Required work —
1. Can you print the part of the Wally Hennessey profile below, starting with "Wally Hennessey" and going on through "Futurity (1996, 1997)", word for word?
2. Could you carry on the Wally Hennessey profile below from its final line?

Wally Hennessey

Personal information
- Born: October 4, 1956 (age 69) Charlottetown, Prince Edward Island, Canada
- Occupation: Harness racing driver

Horse racing career
- Sport: Horse racing
- Career wins: 12,000+

Major racing wins
- Walter Dale Memorial Pace (1981, 1984, 1986) Woodrow Wilson Pace (1992) Battle of Lake Erie Pace (1993) Hambletonian Oaks (1996) Matron Stakes (filly division) (1996) New York Sire Stakes Championship (1996) Nat Ray Trot (1998, 1999, 2000) Elitlopp Trot (1998) Gold Cup & Saucer Pace (2001, 2005) Breeders Crown wins: Breeders Crown 3YO Colt & Gelding Trot (1996) Breeders Crown 2YO Colt & Gelding Trot (1997) Breeders Crown 2YO Filly Trot (1997) Breeders Crown Open Trot (1998) U.S. Trotting Triple Crown wins: Kentucky Futurity (1996, 1997)

Honours
- Prince Edward Island Sports Hall of Fame (2006) United States Harness Racing Hall of Fame (2007) Canadian Horse Racing Hall of Fame (2014)

[Document understanding data]
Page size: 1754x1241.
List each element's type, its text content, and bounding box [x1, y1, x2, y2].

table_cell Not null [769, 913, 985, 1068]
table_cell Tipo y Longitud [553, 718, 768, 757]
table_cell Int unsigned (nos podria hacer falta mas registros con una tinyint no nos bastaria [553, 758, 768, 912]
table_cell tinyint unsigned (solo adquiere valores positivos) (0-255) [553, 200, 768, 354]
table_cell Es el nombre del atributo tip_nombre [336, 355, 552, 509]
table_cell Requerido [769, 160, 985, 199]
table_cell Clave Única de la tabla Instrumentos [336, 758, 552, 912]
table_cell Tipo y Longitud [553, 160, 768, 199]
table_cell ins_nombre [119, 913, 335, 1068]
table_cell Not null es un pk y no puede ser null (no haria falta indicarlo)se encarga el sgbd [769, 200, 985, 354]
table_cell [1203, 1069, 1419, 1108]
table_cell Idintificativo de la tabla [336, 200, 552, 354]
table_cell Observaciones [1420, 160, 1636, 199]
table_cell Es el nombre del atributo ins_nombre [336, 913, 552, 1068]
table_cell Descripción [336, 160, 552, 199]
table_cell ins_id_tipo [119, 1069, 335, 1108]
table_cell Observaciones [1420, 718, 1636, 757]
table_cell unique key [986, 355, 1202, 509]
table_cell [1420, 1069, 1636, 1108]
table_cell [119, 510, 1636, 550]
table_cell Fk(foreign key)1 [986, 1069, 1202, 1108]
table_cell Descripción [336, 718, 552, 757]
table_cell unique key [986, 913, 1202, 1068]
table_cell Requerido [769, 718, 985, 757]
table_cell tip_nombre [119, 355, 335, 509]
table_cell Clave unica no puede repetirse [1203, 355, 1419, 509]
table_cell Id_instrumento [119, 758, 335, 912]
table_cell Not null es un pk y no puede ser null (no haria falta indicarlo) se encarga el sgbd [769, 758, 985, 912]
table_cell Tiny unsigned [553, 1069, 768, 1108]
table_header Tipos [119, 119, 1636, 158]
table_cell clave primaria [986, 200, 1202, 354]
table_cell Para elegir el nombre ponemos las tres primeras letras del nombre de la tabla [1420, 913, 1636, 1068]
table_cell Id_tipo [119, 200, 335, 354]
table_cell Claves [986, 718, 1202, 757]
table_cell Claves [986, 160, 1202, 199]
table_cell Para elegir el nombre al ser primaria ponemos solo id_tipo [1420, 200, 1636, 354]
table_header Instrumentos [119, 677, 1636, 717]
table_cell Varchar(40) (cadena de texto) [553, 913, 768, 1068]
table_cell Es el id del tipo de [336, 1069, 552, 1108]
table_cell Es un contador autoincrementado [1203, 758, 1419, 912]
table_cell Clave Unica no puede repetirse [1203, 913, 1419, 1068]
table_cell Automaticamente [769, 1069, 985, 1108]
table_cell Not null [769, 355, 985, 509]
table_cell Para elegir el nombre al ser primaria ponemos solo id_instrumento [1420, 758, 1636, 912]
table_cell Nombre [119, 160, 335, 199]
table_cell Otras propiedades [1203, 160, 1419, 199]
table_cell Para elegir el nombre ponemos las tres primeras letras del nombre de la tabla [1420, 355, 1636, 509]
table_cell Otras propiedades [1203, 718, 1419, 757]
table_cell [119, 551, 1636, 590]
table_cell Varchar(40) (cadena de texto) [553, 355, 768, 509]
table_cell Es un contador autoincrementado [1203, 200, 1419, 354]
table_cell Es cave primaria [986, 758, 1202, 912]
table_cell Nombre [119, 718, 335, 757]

Answers to the problems —
1.
Wally Hennessey

Personal information
- Born: October 4, 1956 (age 69) Charlottetown, Prince Edward Island, Canada
- Occupation: Harness racing driver

Horse racing career
- Sport: Horse racing
- Career wins: 12,000+

Major racing wins
- Walter Dale Memorial Pace (1981, 1984, 1986) Woodrow Wilson Pace (1992) Battle of Lake Erie Pace (1993) Hambletonian Oaks (1996) Matron Stakes (filly division) (1996) New York Sire Stakes Championship (1996) Nat Ray Trot (1998, 1999, 2000) Elitlopp Trot (1998) Gold Cup & Saucer Pace (2001, 2005) Breeders Crown wins: Breeders Crown 3YO Colt & Gelding Trot (1996) Breeders Crown 2YO Colt & Gelding Trot (1997) Breeders Crown 2YO Filly Trot (1997) Breeders Crown Open Trot (1998) U.S. Trotting Triple Crown wins: Kentucky Futurity (1996, 1997)

2.
Significant horses
- Cambest, Moni Maker

= Wally Hennessey =

Canadian-American athlete

Walter J. "Wally" Hennessey (born October 4, 1956) is a Hall of Fame harness racing driver. He was inducted into the Prince Edward Island Sports Hall of Fame in 2006, the United States Horse Racing Hall of Fame in 2007 and the Canadian Horse Racing Hall of Fame on August 6, 2014.

Hennessey drove his first horse to victory in 1975. On June 13, 1992, at Buffalo Raceway, Hennessey won seven New York Sire Stakes events, including a track-record six in a row. He won his 8,000th career race on February 18, 2012.

Hennessey relocated to the United States during the late 1980s and currently makes his home in Coconut Creek, Florida.

Henessey was the main driver of champion Moni Maker.